■ **Provided records**:
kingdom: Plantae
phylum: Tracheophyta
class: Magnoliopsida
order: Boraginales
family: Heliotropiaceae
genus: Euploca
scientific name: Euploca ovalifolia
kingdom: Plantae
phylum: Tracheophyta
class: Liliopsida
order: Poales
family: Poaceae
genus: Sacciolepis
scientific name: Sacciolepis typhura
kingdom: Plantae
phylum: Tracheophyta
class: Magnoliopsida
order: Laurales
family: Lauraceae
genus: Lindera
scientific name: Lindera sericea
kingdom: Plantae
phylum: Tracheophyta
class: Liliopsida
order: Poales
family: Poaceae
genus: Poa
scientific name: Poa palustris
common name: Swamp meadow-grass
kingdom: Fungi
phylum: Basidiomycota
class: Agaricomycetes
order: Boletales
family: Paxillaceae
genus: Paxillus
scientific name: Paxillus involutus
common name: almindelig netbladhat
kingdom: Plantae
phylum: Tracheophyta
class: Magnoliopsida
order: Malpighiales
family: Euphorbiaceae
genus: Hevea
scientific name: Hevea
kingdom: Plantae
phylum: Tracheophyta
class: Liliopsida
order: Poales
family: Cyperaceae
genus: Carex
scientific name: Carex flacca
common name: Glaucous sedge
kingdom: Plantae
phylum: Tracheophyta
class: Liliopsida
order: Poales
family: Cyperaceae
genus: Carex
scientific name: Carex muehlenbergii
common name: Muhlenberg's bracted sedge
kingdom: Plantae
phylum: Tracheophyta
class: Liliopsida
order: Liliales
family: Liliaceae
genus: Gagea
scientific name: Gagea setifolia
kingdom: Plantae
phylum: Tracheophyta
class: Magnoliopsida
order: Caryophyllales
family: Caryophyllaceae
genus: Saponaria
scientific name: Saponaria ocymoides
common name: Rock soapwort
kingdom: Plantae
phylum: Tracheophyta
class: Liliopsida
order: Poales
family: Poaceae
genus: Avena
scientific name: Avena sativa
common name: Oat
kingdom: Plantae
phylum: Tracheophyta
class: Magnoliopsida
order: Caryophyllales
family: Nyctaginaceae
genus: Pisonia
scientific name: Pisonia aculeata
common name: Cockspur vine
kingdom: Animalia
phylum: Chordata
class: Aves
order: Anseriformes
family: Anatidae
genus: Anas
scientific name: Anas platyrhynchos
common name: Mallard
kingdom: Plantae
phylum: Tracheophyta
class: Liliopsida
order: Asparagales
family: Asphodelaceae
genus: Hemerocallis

■ **Problem requirements**:
Rewrite the entire listing above as a Markdown table with two columns, Row and Line. Number each line in sequence and omit any blank lines.

■ **Complete answer**:
| Row | Line |
|---|---|
| 1 | kingdom: Plantae |
| 2 | phylum: Tracheophyta |
| 3 | class: Magnoliopsida |
| 4 | order: Boraginales |
| 5 | family: Heliotropiaceae |
| 6 | genus: Euploca |
| 7 | scientific name: Euploca ovalifolia |
| 8 | kingdom: Plantae |
| 9 | phylum: Tracheophyta |
| 10 | class: Liliopsida |
| 11 | order: Poales |
| 12 | family: Poaceae |
| 13 | genus: Sacciolepis |
| 14 | scientific name: Sacciolepis typhura |
| 15 | kingdom: Plantae |
| 16 | phylum: Tracheophyta |
| 17 | class: Magnoliopsida |
| 18 | order: Laurales |
| 19 | family: Lauraceae |
| 20 | genus: Lindera |
| 21 | scientific name: Lindera sericea |
| 22 | kingdom: Plantae |
| 23 | phylum: Tracheophyta |
| 24 | class: Liliopsida |
| 25 | order: Poales |
| 26 | family: Poaceae |
| 27 | genus: Poa |
| 28 | scientific name: Poa palustris |
| 29 | common name: Swamp meadow-grass |
| 30 | kingdom: Fungi |
| 31 | phylum: Basidiomycota |
| 32 | class: Agaricomycetes |
| 33 | order: Boletales |
| 34 | family: Paxillaceae |
| 35 | genus: Paxillus |
| 36 | scientific name: Paxillus involutus |
| 37 | common name: almindelig netbladhat |
| 38 | kingdom: Plantae |
| 39 | phylum: Tracheophyta |
| 40 | class: Magnoliopsida |
| 41 | order: Malpighiales |
| 42 | family: Euphorbiaceae |
| 43 | genus: Hevea |
| 44 | scientific name: Hevea |
| 45 | kingdom: Plantae |
| 46 | phylum: Tracheophyta |
| 47 | class: Liliopsida |
| 48 | order: Poales |
| 49 | family: Cyperaceae |
| 50 | genus: Carex |
| 51 | scientific name: Carex flacca |
| 52 | common name: Glaucous sedge |
| 53 | kingdom: Plantae |
| 54 | phylum: Tracheophyta |
| 55 | class: Liliopsida |
| 56 | order: Poales |
| 57 | family: Cyperaceae |
| 58 | genus: Carex |
| 59 | scientific name: Carex muehlenbergii |
| 60 | common name: Muhlenberg's bracted sedge |
| 61 | kingdom: Plantae |
| 62 | phylum: Tracheophyta |
| 63 | class: Liliopsida |
| 64 | order: Liliales |
| 65 | family: Liliaceae |
| 66 | genus: Gagea |
| 67 | scientific name: Gagea setifolia |
| 68 | kingdom: Plantae |
| 69 | phylum: Tracheophyta |
| 70 | class: Magnoliopsida |
| 71 | order: Caryophyllales |
| 72 | family: Caryophyllaceae |
| 73 | genus: Saponaria |
| 74 | scientific name: Saponaria ocymoides |
| 75 | common name: Rock soapwort |
| 76 | kingdom: Plantae |
| 77 | phylum: Tracheophyta |
| 78 | class: Liliopsida |
| 79 | order: Poales |
| 80 | family: Poaceae |
| 81 | genus: Avena |
| 82 | scientific name: Avena sativa |
| 83 | common name: Oat |
| 84 | kingdom: Plantae |
| 85 | phylum: Tracheophyta |
| 86 | class: Magnoliopsida |
| 87 | order: Caryophyllales |
| 88 | family: Nyctaginaceae |
| 89 | genus: Pisonia |
| 90 | scientific name: Pisonia aculeata |
| 91 | common name: Cockspur vine |
| 92 | kingdom: Animalia |
| 93 | phylum: Chordata |
| 94 | class: Aves |
| 95 | order: Anseriformes |
| 96 | family: Anatidae |
| 97 | genus: Anas |
| 98 | scientific name: Anas platyrhynchos |
| 99 | common name: Mallard |
| 100 | kingdom: Plantae |
| 101 | phylum: Tracheophyta |
| 102 | class: Liliopsida |
| 103 | order: Asparagales |
| 104 | family: Asphodelaceae |
| 105 | genus: Hemerocallis |